:: DOCUMENT TEXT ::

________________

HIPAA Privacy Rule Changes Require Action Before February 16, 2026
Recent updates to the HIPAA Privacy Rule require healthcare providers across the United States to revise their Notice of Privacy Practices before February 16, 2026.
As required under HIPAA, a Notice of Privacy Practices must be provided to patients before or on the date healthcare services are delivered. The updated regulations now include expanded language requirements and additional protections, particularly related to substance use disorder records under 42 CFR Part 2.
What Must Be Included in the Updated Notice of Privacy Practices
The revised Notice of Privacy Practices must now include:
- A specific header stating: “This notice describes how medical information about you may be used and disclosed and how you can get access to this information. Please review it carefully.”
- A description of permitted uses and disclosures with authorization under 45 CFR 164.502 to 164.512.
- A statement confirming that protected health information will not be used or disclosed without authorization and that individuals have the right to revoke authorization, subject to regulatory limitations.
- A summary of individual rights related to protected health information.
- Contact information for the individual designated to respond to privacy questions.
- The effective date of the Notice of Privacy Practices.
- Notice of the potential for redisclosure of protected health information.
- A clear and conspicuous opportunity to opt out of fundraising communications, if applicable.
New Requirements for Substance Use Disorder Records Under 42 CFR Part 2
Entities that create or maintain substance use disorder records under 42 CFR Part 2 are subject to additional restrictions and notice requirements.
Patients must receive adequate notice of permitted uses and disclosures of substance use disorder records and of their rights and the covered entity’s legal duties. Disclosure for treatment, payment, or healthcare operations remains limited under Part 2 legislation.
Key limits include:
- Substance use disorder records, or testimony regarding their content, may not be used or disclosed in civil, criminal, administrative, or legislative proceedings against an individual without written consent or a court order following notice and opportunity to be heard.

________________

:: DATA LISTING ::
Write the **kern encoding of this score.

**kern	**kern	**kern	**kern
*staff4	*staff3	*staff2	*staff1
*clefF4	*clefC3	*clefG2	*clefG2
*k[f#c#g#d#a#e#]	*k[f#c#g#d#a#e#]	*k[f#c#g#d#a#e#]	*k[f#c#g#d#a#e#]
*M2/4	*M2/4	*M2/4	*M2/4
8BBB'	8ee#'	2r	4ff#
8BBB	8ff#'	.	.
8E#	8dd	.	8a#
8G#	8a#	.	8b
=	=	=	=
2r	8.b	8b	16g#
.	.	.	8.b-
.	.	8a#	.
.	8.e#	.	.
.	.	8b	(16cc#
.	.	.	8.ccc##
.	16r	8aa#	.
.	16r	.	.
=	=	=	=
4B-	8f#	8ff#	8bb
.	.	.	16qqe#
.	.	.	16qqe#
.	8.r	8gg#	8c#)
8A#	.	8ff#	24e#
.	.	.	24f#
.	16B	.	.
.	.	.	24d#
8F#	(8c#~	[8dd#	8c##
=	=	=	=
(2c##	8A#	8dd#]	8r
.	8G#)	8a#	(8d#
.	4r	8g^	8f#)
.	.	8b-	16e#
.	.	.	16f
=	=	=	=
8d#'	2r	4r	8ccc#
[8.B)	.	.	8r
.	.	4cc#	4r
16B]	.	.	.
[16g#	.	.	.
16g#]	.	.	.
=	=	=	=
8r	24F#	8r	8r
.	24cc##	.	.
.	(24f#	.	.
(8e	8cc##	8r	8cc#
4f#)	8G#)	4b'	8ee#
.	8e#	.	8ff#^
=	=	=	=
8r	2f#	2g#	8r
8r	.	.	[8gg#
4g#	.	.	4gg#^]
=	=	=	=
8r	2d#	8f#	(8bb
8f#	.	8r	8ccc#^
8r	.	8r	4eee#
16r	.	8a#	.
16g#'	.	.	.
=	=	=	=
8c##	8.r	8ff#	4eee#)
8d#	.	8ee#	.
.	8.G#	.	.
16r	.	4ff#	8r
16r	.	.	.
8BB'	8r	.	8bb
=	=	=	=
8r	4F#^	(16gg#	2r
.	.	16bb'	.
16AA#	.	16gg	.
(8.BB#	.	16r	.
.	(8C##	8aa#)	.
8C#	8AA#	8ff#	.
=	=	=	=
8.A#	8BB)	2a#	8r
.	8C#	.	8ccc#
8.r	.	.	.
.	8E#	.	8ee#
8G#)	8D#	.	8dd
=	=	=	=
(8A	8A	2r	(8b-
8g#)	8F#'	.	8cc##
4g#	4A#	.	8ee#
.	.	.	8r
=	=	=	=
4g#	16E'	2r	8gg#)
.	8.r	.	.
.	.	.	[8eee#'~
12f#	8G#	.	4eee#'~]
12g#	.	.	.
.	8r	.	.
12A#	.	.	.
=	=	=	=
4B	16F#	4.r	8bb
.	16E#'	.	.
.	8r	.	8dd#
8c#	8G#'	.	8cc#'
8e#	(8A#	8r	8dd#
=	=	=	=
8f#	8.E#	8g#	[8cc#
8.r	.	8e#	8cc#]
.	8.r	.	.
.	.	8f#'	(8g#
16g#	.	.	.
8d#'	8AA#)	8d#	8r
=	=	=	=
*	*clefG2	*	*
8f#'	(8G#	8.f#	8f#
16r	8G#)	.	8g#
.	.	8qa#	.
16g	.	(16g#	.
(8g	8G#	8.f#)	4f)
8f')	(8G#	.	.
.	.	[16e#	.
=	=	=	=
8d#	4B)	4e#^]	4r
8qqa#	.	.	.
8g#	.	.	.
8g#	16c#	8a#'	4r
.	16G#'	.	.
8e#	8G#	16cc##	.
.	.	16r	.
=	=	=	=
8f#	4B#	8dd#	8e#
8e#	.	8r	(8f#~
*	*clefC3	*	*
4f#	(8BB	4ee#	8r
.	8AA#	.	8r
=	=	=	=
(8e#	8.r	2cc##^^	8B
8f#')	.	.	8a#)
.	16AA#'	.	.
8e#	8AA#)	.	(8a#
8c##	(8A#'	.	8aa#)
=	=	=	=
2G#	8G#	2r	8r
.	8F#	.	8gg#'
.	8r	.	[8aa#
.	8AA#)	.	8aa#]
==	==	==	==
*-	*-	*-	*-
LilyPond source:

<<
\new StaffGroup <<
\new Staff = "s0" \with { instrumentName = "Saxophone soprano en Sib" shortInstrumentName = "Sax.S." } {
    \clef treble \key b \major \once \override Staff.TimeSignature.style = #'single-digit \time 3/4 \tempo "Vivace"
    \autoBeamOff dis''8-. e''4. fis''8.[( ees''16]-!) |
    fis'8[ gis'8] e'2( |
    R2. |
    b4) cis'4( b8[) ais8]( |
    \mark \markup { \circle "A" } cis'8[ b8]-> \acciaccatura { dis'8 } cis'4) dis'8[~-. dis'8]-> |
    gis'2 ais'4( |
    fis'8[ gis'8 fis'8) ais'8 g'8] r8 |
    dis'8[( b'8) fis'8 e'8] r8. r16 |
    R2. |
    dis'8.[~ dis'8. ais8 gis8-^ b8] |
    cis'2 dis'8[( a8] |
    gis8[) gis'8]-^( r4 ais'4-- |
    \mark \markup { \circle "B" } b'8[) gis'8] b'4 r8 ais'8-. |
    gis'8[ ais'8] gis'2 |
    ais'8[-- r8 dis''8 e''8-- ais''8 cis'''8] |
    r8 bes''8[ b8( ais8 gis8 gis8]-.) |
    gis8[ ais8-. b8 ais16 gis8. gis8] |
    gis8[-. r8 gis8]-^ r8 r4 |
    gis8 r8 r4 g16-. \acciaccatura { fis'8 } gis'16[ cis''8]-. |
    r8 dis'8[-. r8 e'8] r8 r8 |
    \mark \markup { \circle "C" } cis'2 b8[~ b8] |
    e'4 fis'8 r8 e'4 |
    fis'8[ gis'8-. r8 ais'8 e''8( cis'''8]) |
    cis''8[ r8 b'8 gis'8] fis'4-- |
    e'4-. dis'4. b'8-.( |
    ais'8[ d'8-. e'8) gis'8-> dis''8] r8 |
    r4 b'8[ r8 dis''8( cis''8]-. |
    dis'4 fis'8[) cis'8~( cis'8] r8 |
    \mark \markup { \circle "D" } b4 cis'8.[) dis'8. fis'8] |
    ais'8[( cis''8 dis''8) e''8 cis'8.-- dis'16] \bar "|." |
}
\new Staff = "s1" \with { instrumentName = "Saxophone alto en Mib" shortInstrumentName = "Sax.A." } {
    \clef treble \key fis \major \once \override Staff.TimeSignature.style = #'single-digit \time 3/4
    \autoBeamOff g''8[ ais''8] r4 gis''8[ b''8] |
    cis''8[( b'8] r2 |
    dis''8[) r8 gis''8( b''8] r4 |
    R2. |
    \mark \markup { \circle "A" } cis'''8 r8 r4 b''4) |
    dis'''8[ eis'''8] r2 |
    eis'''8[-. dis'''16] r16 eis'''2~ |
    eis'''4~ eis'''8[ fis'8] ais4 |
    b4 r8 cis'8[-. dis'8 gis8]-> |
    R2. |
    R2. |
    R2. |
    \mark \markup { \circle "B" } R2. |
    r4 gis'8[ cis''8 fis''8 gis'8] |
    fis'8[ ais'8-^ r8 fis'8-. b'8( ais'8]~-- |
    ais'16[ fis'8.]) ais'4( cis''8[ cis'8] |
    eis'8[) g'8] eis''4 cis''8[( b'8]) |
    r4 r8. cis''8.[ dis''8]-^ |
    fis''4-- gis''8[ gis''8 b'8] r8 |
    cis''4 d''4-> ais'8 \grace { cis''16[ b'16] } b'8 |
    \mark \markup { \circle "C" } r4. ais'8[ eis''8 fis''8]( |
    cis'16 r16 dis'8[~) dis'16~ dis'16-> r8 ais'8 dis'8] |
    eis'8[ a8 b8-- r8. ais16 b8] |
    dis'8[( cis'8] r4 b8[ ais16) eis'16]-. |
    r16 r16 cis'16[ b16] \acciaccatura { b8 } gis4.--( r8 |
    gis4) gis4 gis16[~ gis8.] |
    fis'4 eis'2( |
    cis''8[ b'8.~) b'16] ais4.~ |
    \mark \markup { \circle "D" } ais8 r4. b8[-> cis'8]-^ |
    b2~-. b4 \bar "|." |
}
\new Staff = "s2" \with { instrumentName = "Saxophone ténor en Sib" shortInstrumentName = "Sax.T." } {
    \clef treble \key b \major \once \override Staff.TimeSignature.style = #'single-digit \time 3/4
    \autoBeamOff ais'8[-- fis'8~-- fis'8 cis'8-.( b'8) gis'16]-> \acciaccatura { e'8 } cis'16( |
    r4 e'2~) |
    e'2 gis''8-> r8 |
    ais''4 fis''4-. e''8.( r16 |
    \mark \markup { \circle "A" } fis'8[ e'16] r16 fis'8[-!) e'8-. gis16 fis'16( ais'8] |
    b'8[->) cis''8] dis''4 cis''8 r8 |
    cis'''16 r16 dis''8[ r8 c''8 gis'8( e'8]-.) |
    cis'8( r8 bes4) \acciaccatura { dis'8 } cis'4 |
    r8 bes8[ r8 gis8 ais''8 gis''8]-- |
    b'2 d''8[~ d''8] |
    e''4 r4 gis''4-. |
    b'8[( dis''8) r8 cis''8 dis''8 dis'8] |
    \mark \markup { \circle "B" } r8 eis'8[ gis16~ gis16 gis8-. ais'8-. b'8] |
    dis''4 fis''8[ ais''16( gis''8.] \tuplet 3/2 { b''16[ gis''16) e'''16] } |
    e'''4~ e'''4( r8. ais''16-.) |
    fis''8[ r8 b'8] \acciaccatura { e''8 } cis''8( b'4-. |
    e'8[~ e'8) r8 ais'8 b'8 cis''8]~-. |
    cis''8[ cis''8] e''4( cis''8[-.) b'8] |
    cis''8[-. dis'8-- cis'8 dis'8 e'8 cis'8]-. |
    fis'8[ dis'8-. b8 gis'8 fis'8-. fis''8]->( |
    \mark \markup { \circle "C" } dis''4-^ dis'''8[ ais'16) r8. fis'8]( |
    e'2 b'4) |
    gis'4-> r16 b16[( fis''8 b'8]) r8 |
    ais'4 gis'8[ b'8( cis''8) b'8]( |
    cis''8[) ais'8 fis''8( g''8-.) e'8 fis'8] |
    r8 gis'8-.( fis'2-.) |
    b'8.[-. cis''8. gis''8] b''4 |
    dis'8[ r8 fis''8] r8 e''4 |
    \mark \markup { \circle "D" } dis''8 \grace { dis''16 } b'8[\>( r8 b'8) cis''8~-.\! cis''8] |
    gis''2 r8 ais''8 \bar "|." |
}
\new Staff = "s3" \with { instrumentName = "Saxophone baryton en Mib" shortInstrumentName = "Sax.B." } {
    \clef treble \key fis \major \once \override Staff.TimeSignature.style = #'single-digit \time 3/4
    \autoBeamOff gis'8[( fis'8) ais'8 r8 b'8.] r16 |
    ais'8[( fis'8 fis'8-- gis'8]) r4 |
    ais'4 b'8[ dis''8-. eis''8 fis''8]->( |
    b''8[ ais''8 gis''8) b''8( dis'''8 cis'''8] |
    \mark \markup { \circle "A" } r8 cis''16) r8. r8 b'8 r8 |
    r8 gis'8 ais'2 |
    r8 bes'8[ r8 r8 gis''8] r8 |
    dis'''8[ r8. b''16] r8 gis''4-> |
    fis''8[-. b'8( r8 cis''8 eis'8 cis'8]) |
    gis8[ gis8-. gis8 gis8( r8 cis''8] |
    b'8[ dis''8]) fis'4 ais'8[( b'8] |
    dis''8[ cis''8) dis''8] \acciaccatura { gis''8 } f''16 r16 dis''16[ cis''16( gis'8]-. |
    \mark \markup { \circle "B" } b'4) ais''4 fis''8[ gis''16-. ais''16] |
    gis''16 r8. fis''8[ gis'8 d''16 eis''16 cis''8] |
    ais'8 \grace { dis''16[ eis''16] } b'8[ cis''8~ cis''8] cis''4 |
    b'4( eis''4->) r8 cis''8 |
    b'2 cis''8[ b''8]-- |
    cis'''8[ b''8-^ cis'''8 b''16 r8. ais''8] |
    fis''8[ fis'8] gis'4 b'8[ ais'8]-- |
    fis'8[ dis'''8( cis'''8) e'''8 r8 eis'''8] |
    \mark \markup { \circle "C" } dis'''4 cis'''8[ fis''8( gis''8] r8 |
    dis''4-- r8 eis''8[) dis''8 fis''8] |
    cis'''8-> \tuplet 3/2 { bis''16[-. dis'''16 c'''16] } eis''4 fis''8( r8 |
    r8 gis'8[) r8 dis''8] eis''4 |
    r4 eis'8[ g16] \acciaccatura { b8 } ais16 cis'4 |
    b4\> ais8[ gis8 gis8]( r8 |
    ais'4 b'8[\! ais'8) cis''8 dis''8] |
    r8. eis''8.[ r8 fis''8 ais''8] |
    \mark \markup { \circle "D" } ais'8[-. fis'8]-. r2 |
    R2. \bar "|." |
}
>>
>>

________________

:: QUESTIONS TO ANSWER ::
1. Repeat the HIPAA article word for word from "- Contact information" to "and notice requirements.".
2. According to the HIPAA article, when must a Notice of Privacy Practices be provided to patients?

:: RESPONSES ::
1.
- Contact information for the individual designated to respond to privacy questions.
- The effective date of the Notice of Privacy Practices.
- Notice of the potential for redisclosure of protected health information.
- A clear and conspicuous opportunity to opt out of fundraising communications, if applicable.
New Requirements for Substance Use Disorder Records Under 42 CFR Part 2
Entities that create or maintain substance use disorder records under 42 CFR Part 2 are subject to additional restrictions and notice requirements.

2. Before or on the date healthcare services are delivered.